Brano di testo -
########

E ora emerge sta scaricando e compilando un sacco di sorgenti   :Shocked:   Non capisco come mai scarica 142 pacchetti solo per WPA_supplicant,possibile che siano tutte dipendenza?[/code]

----------

## djinnZ

Probabilmente hai solo installato il sistema base ed hai scelto il profilo, riservandoti di installare WM/DE successivamente, presumendo che il profilo sia desktop/kde hai la use "qt4" attiva e pertanto, prima di poter compilare wpa_supplicant con l'apposita interfaccia grafica QT (come richiesto dall'apposita use), il portage si tira prima giù tutta la madonnina delle librerie X, ncurses e QT necessarie a poter eseguire, almeno su X remoto, detta interfaccia. Questo perchè la libreria QT su cui poggia richiede automake e librerie di base di kde che a loro volta richiedono le librerie base di X che a loro volta richiederanno qualcos'altro ed ncurses ... è un'altra interfaccia possibile.

capito il meccanismo?

----------

## source-based

Si io ho impostato il supporto a KDE e qt4 nella variabile USE,ma contando sul fatto di poter accedere a internet ho deciso di installare il server X e KDE dopo il primo  boot.

Non ho ancora ben capito il funzionamento di portage,ma col tempo ci arrivo.Poi vorrei sapere che sono le o gli ebuild.

Intanto il PC scarso sta ancora compilando wpa_supplicant   :Rolling Eyes: 

----------

## djinnZ

Intanto quelle librerie che ti sta compilando ti serviranno comunque se hai intenzione di usare KDE, quindi poco male. Prima o dopo non fa grande differenza (ma ricorda di lanciare un emerge -aDNuv più spesso del normale) *source-based wrote:*   

> Poi vorrei sapere che sono le o gli ebuild.

 Che minghia dicisti? Cosa vuoi sapere? Se metti la parte mancante ti posso rispondere.

----------

## source-based

Quello che voglio capire è se le ebuild sono l'equivalente dei pacchetti .deb in Debian,Ubuntu etc..

########

Blocco dati -
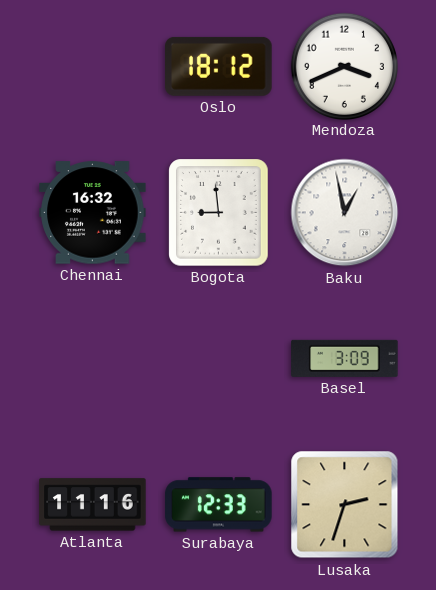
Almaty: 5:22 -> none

########

Obiettivo - Prosegui la discussione sulla compilazione di wpa_supplicant partendo subito dopo l'ultimo messaggio riportato.

Risultato -
L'unica cosa che ho capito(altrimenti non avrei installato gentoo) è che emerge scarica i sorgenti,li configura e li compila.Questi sorgenti si chiamano ebuild in gentoo?

----------

## djinnZ

I pacchetti sorgente deb contengono i sorgenti o gli eseguibili e gli script o le patch necessari per configurarli ed installarli. In gentoo gli ebuild sono solo degli script ed i pacchetti sorgenti sono solo degli archivi dei sorgenti ed i pacchetti binari sono solo dei tar compressi con i file da piazzare sul disco. Nulla di più.

Se dai uno sguardo vedrai che sono dei semplici script.

Se volessi linux from scratch dovrei sobbarcarmi delle seguenti operazioni: capire quali pacchetti mi servono che siano installati per poter compilare (e questo lo fa portage per te), scaricare i sorgenti esploderli ed applicare le patch, lanciare il make configure o l'automake con le opportune opzioni (with-qt, with-no-qt e similari), compilare, lanciare l'installazione (e portage fa in modo da determinare cosa viene copiato sul disco dall'installer archiviandolo in /var/db/pkg).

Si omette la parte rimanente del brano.